_SELECTED TEXT_
The PDF generation includes:
- A4 format
- Custom margins
- Page numbers in header
- Generation date in footer
- Background colors/images
- Proper page breaks between sections
---
## File Organization
## LICENSE
- `docs_to_pdf.py`: Main script file
- `requirements.txt`: Python dependencies
- `styles.css`: CSS styling for PDF output
- `README.md`: This documentation
## Troubleshooting
1. If the PDF file is locked:
- Ensure the output PDF is not open in any application
- Check file permissions
2. If images are not loading:
- Verify internet connection
- Check if image URLs are accessible
- Adjust the `wait_for_load_state` timing if needed
3. If the repository won't clone:
- Verify Git is installed and accessible
- Check internet connection
- Ensure you have access to the repository
## Notes
- The script creates temporary files during processing
- Large documentation sets may take several minutes to process
- Memory usage depends on the size of the documentation
- The script requires active internet connection for repository cloning and image processing
## CSS Recommendations
Your `styles.css` should include at least these basic styles for proper PDF formatting:
```css
body {
font-family: Arial, sans-serif;
line-height: 1.6;
margin: 0;
padding: 20px;
}
.master-container {
display: flex;
justify-content: center;
align-items: center;
min-height: 100vh;
}
.container {
text-align: center;
}
.title {
font-size: 24px;
font-weight: bold;
margin-bottom: 20px;
}
.date {
font-size: 16px;
}
.page-break {
page-break-after: always;
}
code {
background-color: #f4f4f4;
padding: 2px 4px;
border-radius: 4px;
}
pre {
background-color: #f8f8f8;
padding: 15px;
border-radius: 5px;
overflow-x: auto;
}
.code-header {
background-color: #e0e0e0;
padding: 5px 10px;
border-radius: 5px 5px 0 0;
}
table {
border-collapse: collapse;
width: 100%;
margin: 15px 0;
}
th, td {
border: 1px solid #ddd;
padding: 8px;
text-align: left;
}
th {
background-color: #f5f5f5;
}
```
This project is governed by the [LICENSE](LICENSE) file. Please ensure compliance when redistributing or modifying the script.

_RAW DATA_
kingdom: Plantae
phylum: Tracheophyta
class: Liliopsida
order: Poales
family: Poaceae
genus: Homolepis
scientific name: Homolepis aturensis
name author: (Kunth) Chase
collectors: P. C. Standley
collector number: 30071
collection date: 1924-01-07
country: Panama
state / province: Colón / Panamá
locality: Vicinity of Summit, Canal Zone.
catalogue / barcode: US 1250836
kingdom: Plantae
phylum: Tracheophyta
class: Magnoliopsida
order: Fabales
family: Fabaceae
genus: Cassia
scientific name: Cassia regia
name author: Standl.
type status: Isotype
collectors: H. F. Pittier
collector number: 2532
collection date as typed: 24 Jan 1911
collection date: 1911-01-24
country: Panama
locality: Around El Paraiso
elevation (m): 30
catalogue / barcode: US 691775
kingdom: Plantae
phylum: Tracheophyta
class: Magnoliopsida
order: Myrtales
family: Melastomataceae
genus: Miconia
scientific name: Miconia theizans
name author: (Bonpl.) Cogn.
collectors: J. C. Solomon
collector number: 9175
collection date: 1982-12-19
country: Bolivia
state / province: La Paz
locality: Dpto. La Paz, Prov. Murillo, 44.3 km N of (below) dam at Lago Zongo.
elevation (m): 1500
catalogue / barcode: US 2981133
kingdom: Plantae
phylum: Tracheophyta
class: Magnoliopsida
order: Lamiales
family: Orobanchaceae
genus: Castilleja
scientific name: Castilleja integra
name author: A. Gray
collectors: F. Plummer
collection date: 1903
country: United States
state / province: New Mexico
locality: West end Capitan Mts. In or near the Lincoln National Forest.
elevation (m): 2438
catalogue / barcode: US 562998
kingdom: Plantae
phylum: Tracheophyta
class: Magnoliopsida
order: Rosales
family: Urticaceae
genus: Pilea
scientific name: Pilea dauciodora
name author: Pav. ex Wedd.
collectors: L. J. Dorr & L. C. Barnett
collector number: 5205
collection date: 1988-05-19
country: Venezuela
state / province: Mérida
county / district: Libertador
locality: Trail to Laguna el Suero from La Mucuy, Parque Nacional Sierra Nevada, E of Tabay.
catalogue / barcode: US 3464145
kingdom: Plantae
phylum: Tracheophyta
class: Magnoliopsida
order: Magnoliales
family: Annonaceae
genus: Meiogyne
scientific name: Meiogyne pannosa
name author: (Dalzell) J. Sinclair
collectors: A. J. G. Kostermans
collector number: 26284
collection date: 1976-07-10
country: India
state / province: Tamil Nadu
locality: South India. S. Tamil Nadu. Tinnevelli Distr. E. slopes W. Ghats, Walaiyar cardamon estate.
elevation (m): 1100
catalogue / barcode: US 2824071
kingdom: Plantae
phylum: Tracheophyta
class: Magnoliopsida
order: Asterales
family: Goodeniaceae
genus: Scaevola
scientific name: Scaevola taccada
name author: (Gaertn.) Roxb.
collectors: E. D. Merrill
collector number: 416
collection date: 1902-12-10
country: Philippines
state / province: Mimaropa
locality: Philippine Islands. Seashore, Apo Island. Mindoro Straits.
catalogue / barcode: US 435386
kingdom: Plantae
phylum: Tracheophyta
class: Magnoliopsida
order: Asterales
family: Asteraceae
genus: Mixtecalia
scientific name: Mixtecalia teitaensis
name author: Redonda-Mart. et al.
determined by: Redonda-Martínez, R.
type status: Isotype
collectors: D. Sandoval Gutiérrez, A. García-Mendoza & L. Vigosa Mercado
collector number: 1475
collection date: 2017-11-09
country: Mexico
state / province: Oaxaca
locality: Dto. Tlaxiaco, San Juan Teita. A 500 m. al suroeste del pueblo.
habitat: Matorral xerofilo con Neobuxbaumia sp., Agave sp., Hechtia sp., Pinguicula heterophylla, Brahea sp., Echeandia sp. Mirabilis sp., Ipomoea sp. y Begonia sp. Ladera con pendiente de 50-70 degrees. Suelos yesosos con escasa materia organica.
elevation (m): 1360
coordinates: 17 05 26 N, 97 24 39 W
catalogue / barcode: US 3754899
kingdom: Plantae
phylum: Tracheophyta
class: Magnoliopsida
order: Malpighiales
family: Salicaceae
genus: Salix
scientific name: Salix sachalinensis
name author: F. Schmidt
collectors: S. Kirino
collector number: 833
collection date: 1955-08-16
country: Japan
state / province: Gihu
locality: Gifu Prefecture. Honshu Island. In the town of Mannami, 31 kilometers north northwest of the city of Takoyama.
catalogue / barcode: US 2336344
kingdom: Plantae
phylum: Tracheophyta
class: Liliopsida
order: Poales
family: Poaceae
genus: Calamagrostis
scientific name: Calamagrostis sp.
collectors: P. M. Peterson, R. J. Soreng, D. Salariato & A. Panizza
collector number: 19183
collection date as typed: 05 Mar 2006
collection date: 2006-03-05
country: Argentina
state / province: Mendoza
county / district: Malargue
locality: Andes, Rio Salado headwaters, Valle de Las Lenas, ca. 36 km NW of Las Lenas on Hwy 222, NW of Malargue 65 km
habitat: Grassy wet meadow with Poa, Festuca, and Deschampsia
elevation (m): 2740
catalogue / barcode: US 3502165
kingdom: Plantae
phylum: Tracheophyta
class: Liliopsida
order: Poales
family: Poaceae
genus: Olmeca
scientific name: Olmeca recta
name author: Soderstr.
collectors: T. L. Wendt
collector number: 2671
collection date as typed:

_PROBLEM STATEMENT_
Answer these about the documentation for the PDF script:
(a) What page format does the PDF generation use?
(b) Which timing setting can be adjusted when images are not loading?
(c) What font size does the recommended CSS give the `.title` class?

_SOLUTION TO THE PROBLEM_
(a) A4
(b) `wait_for_load_state`
(c) 24px